Eid al-Adha is the latter of the two Eid holidays, the former being Eid al-Fitr. The basis for the Eid al-Adha comes from the 196th ayah (verse) of Al-Baqara, the second sura of the Quran. The word "Eid" appears once in Al-Ma'ida, the fifth sura of the Quran, with the meaning "solemn festival".
Eid ul Adha is a public holiday in Muslim countries.
Like Eid al-Fitr, Eid al-Adha begins with a Sunnah prayer of two rakats followed by a sermon (khutbah). Eid al-Adha celebrations start after the descent of the Hajji from Mount Arafat, a hill east of Mecca. Ritual observance of the holiday lasts until sunset of the 12th day of Dhu al-Hijjah. Eid sacrifice may take place until sunset on the 13th day of Dhu al-Hijjah. The days of Eid have been singled out in the Hadith as "days of remembrance". The days of Tashriq are from the Fajr prayer of the 9th of Dhul Hijjah up to the Asr prayer of the 13th of Dhul Hijjah (5 days and 4 nights). This equals 23 prayers: 5 on the 9th–12th, which equals 20, and 3 on the 13th.
Today Muslims all over the world who can afford it , sacrifice a sheep (sometimes a goat) as a reminder of Ibrahim's obedience to Allah. In Britain, the animal has to be killed at a slaughterhouse. This action is very often misunderstood by those outside the faith.
The meat from the sacrifice of Eid al-Adha is mostly given away to others. One-third is eaten by immediate family and relatives, one-third is given away to friends, and one-third is donated to the poor. The act symbolizes the willingness to give up things that are of benefit or close to their hearts, in order to follow Allah's commands.

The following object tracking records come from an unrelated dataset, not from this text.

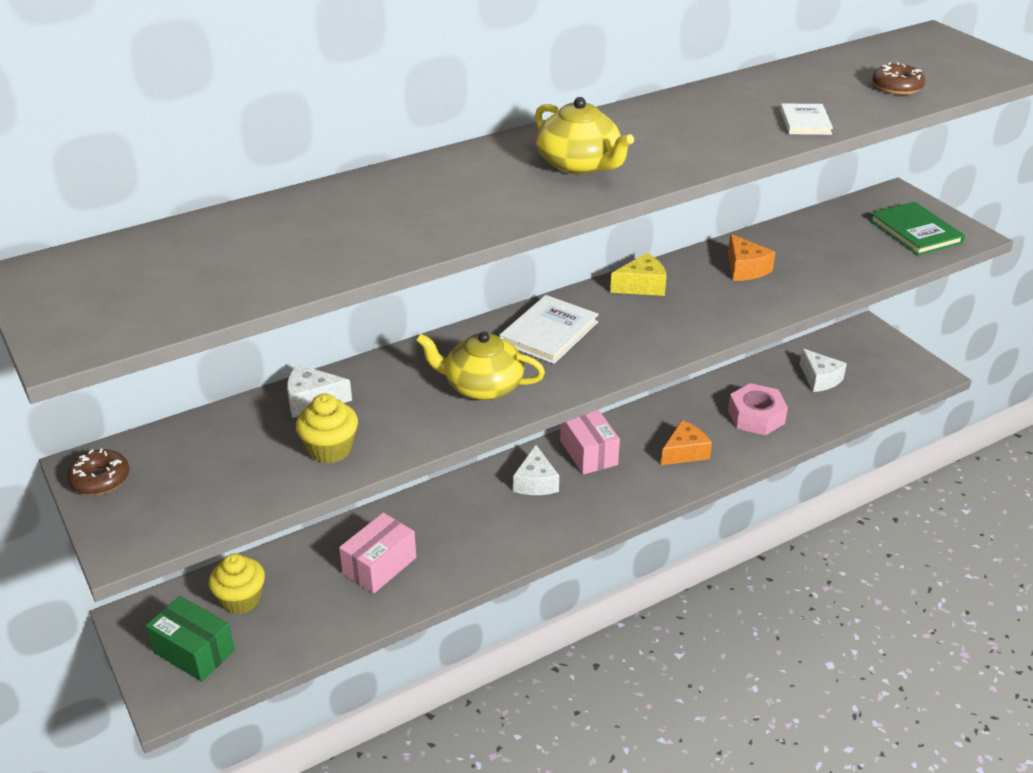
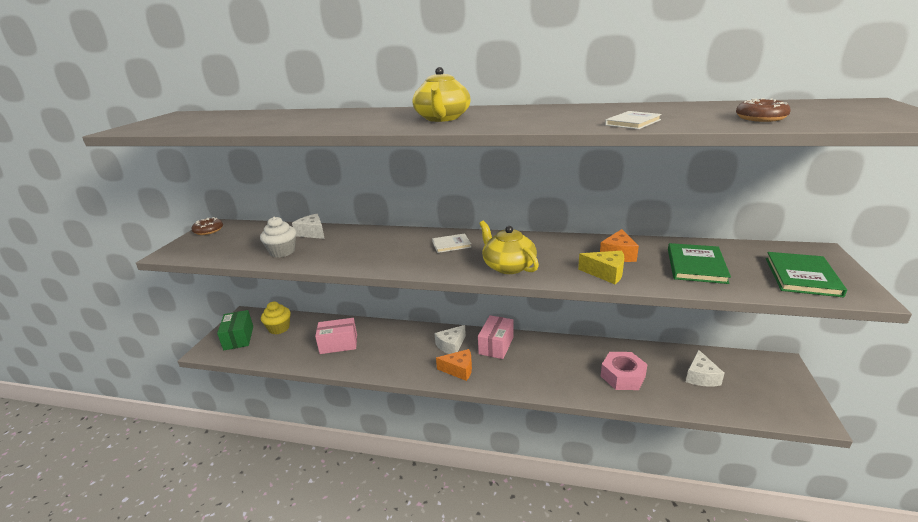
camera: 45 degrees right, 10 degrees down
(330, 449) = (282, 252): yellow cupcake -> white cupcake
(482, 386) = (380, 254): yellow teapot -> yellow teapot (508, 266)
(549, 332) = (451, 244): white book -> white book, size x0.62
(642, 286) = (537, 242): yellow cheese -> yellow cheese (606, 273)
(685, 452) = (550, 372): orange cheese -> orange cheese (459, 370)
(827, 254) = (696, 265): none -> green book

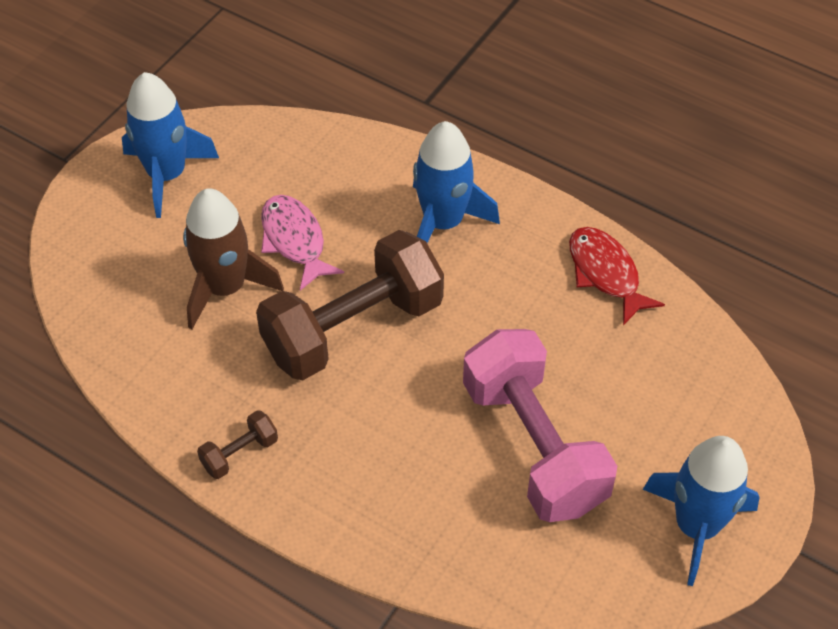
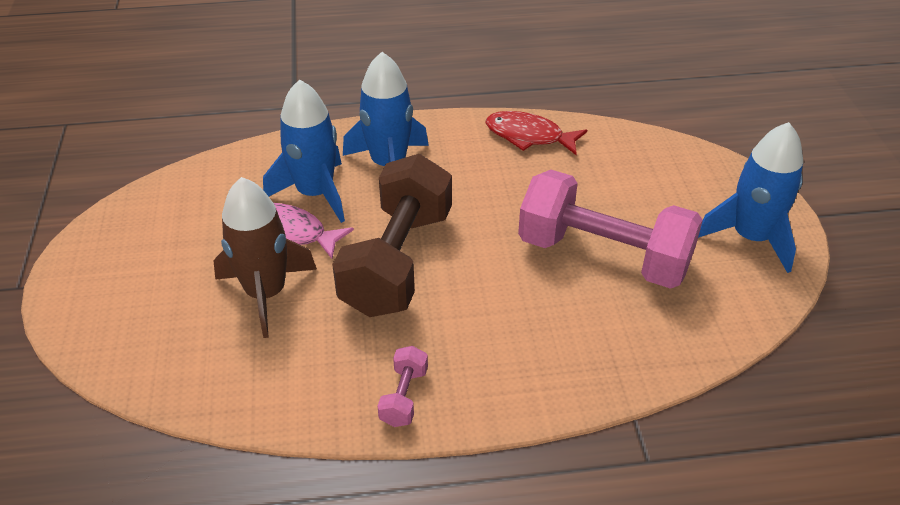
camera: 40 degrees left, 10 degrees down
(167, 175) = (132, 247): blue rocket -> blue rocket (315, 193)
(239, 453) = (404, 397): brown dumbbell -> pink dumbbell

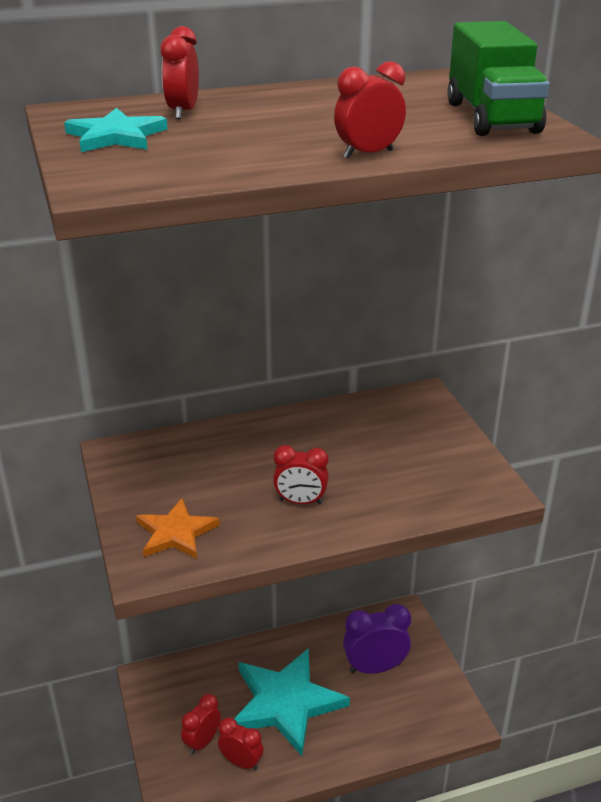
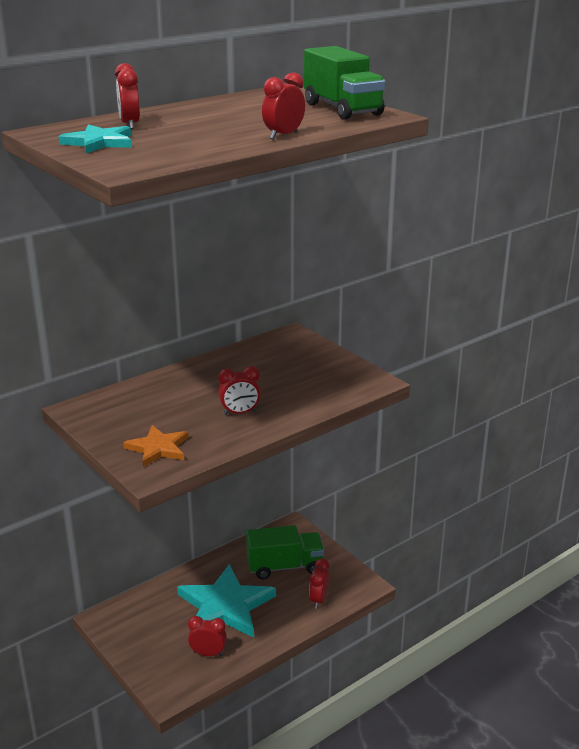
camera: 20 degrees left, 5 degrees down
(202, 742) = (170, 648): red clock -> red clock (319, 600)
(375, 668) = (285, 566): purple clock -> green truck

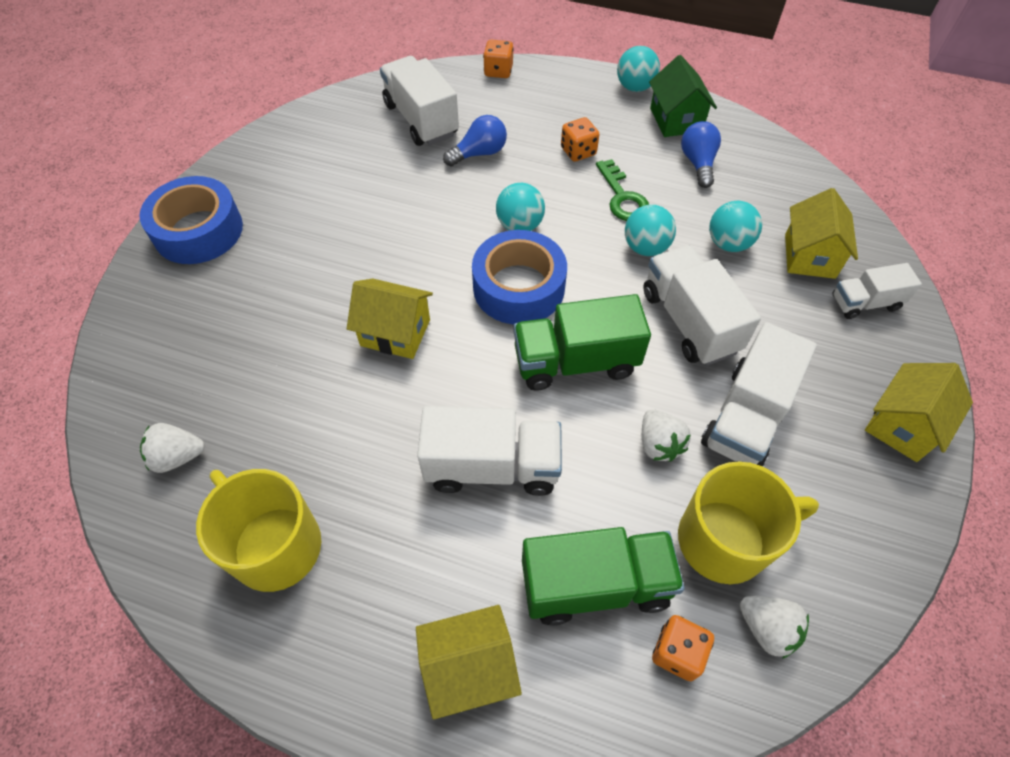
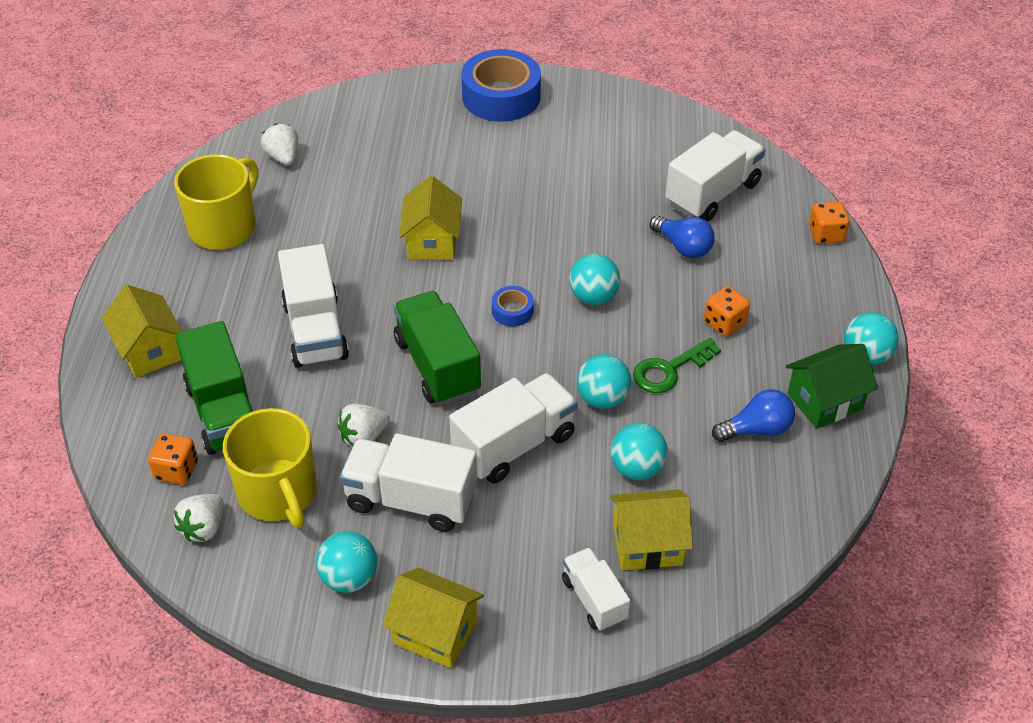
camera: 75 degrees right, 10 degrees down
(519, 287) = (512, 311): blue tape -> blue tape, size x0.46
(840, 488) = (349, 578): none -> turquoise ball

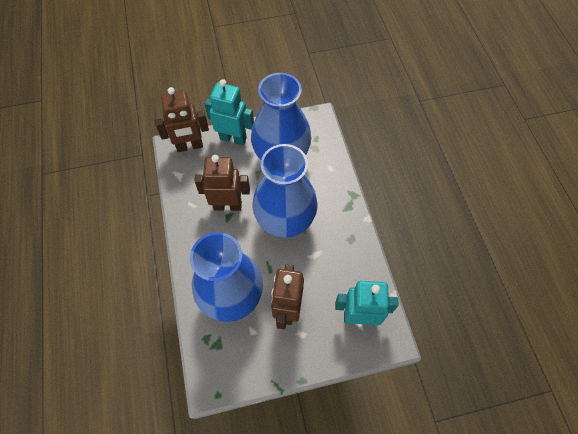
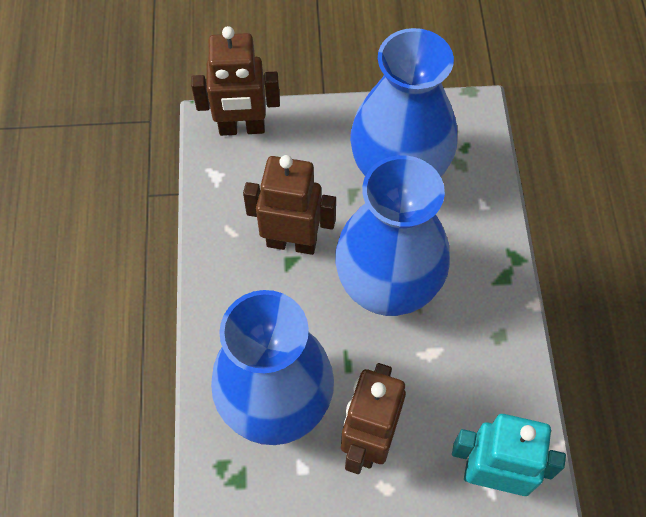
camera: 10 degrees right, 0 degrees up
(233, 138) = (319, 125): turquoise robot -> none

Eid usually starts with Muslims going to the Mosque for prayers, dressed in their best clothes, and thanking Allah for all the blessings they have received. It is also a time when they visit family and friends as well as offering presents.
At Eid it is obligatory to give a set amount of money to charity to be used to help poor people buy new clothes and food so they too can celebrate.
The Hajj is pilgrimage to Makkah. It is the Fifth Pillar of Islam and therefore a very important part of the Islamic faith. All physically fit Muslims who can afford it should make the visit to Makkah, in Saudi Arabia, at least once in their lives. Every year around 2 million Muslims from all over the world converge on Makkah.
They stand before the Kaaba, a shrine built by Ibrahim praising Allah together.
The Hajjis or pilgrims wear simple white clothes called Ihram which promote the bonds of Islamic brotherhood and sisterhood by showing that everyone is equal in the eyes of Allah. During the Hajj the Pilgrims perform acts of worship and they renew their faith and sense of purpose in the world.